* Data supplied *
┌────────

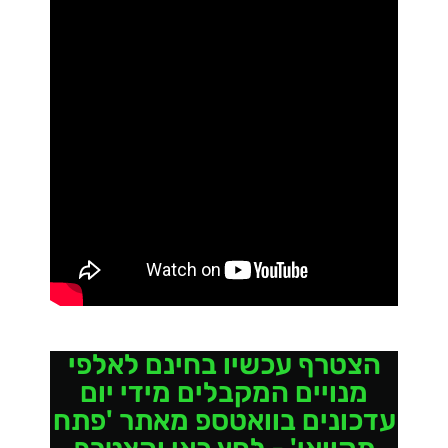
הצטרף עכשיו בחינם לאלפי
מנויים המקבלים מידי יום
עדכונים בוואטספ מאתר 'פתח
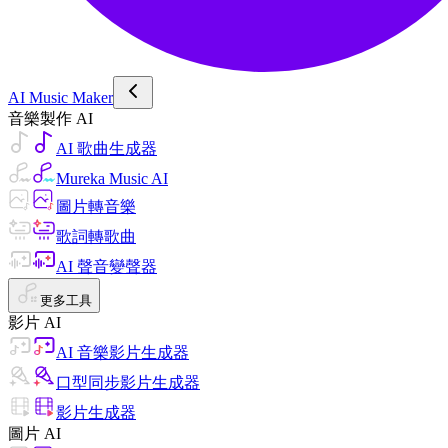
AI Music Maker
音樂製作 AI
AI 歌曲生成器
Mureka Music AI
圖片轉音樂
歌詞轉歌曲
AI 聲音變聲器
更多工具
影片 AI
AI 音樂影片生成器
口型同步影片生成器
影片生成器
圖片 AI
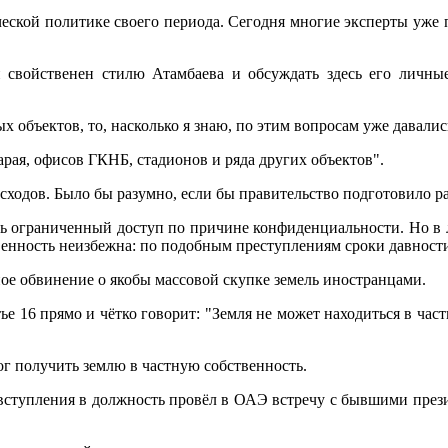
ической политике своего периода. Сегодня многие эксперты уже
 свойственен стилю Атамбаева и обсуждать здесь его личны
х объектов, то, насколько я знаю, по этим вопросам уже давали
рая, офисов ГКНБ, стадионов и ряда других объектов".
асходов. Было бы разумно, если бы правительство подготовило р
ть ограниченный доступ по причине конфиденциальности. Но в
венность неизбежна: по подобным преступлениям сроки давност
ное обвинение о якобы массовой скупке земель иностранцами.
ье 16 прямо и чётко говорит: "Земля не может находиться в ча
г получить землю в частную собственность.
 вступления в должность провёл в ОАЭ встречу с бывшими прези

└────────

* What needs to be done *
Each line of the listing above that includes the word "объектов" should be copied.

* Solution to this task *
х объектов, то, насколько я знаю, по этим вопросам уже давали
рая, офисов ГКНБ, стадионов и ряда других объектов".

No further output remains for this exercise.